Smiles abound as theatergoers leave the Saturday showing of “Love, Loss, and What I Wore,” playing at the Geffen Playhouse through July 4.
Nora and Delia Ephron, known for films such as “When Harry Met Sally” and “The Sisterhood of the Traveling Pants,” respectively, adapted the play from Ilene Beckerman’s best-selling novel of the same name while adding some of their own stories along the way.
With a cast of five top-notch actresses, “Love, Loss, and What I Wore” is a witty and largely light-hearted series of vignettes about what it means to be a woman.
The staging is simple ““ five chairs and five music stands lined up in a row. The performers, dressed in simple black, reference scripts as necessary throughout the play. The only real prop is a clothes rack of large sketches of various outfits. The minimalistic approach is at first jarring ““ the play is so much about telling rather than showing, narration rather than action, that at first it feels more like a reading than a performance.

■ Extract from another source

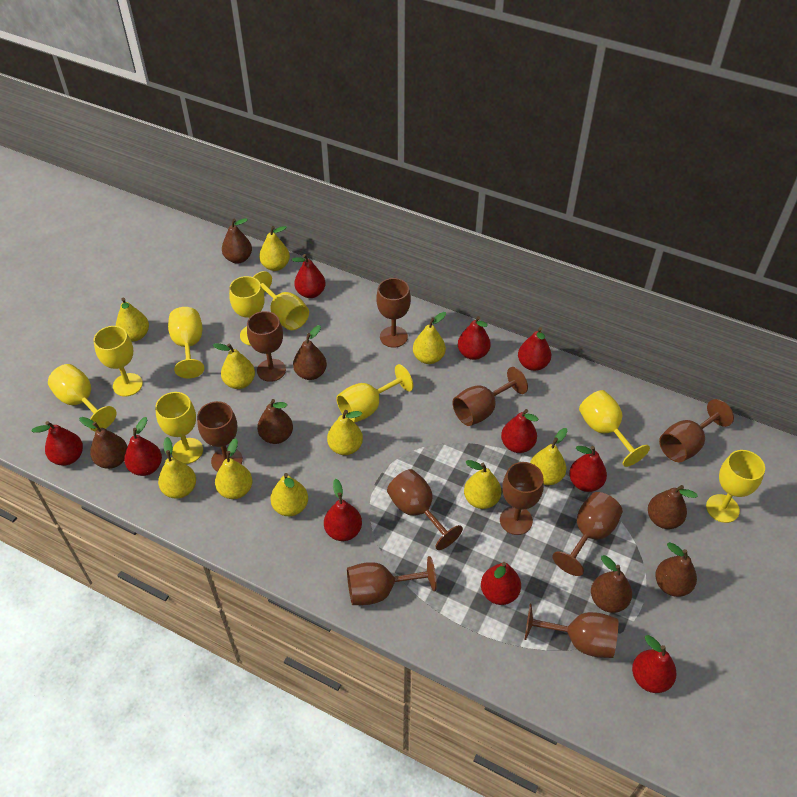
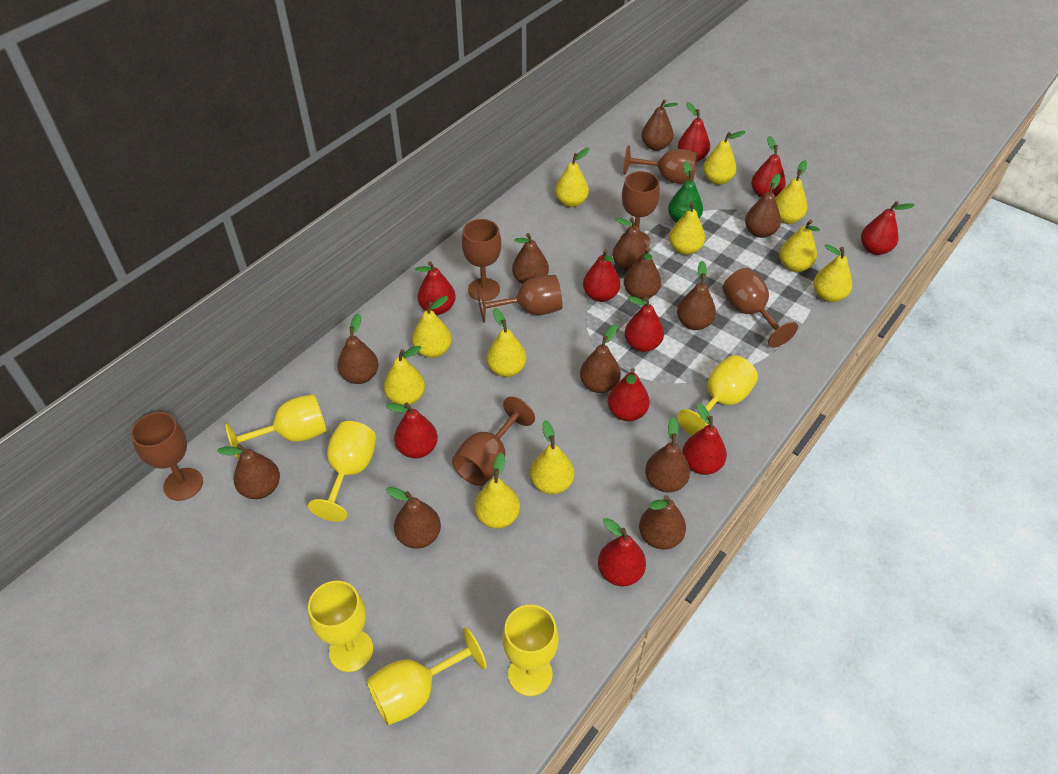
brown goblet: 10 -> 7
brown pear: 7 -> 12
green pear: 0 -> 1
yellow goblet: 9 -> 6
yellow pear: 10 -> 11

More active elements emerge, however, as the actresses embark with rapid-fire precision on a series of monologues that include everything from a girl and her mother quarrelling over fashion to a Berkeley undergraduate who stops wearing miniskirts after a rape. With titles such as “Black,” “The Prom Dress” and “The Bra,” the character-based segments intermingle with vignettes that use clothes as vehicles for emotional life experiences. Carol Kane, famous for her roles in “Annie Hall” and “Taxi,” plays narrator Gingy, and relates Beckerman’s original story with puckish charm.
The script is consistently and even uproariously funny, tracking women through the inevitable experiences of marriage, dressing rooms, sales assistants and buying that first bra (“Come over here to the training section,” one girl’s mother trumpets to her within hearing range of her crush).
In an all-star cast, Tracee Ellis Ross (“Girlfriends”) and Rita Wilson (“Sleepless in Seattle”) particularly shine, owning the stage with their charisma and pitch-perfect dramatic and comic timing.
The monologues are mostly upbeat, but cancer, death and heartbreak do thread in and out of this world and some deeper emotional resonances are occasionally reached for.
“Love, Loss” does display a slight bipolarity in the writing. A subtle but distinct divide develops between Beckerman’s slower-paced writing style focused on Gingy and the Ephrons’ snappier, wittier writing style which ranges across many characters and situations. The clothing sketches on the rack, which Gingy relies on for her stories, add to this dichotomy.
This inclusion of childlike, cutesy visuals in a production that is mostly made up of sophisticated, even daring monologues strikes a slightly off-key note.
“Love, Loss, and What I Wore” is a charming effort that is ultimately not about fashion at all. Clothing does provide a kind of overarching cohesiveness, but “Love, Loss” is at heart a warm and funny homage to real women.
In a society in which the female identity has been altered by the feminist revolution, the play reveals universal experiences of womanhood.
There is something infinitely reassuring, and a little cathartic, about “Love, Loss, and What I Wore.”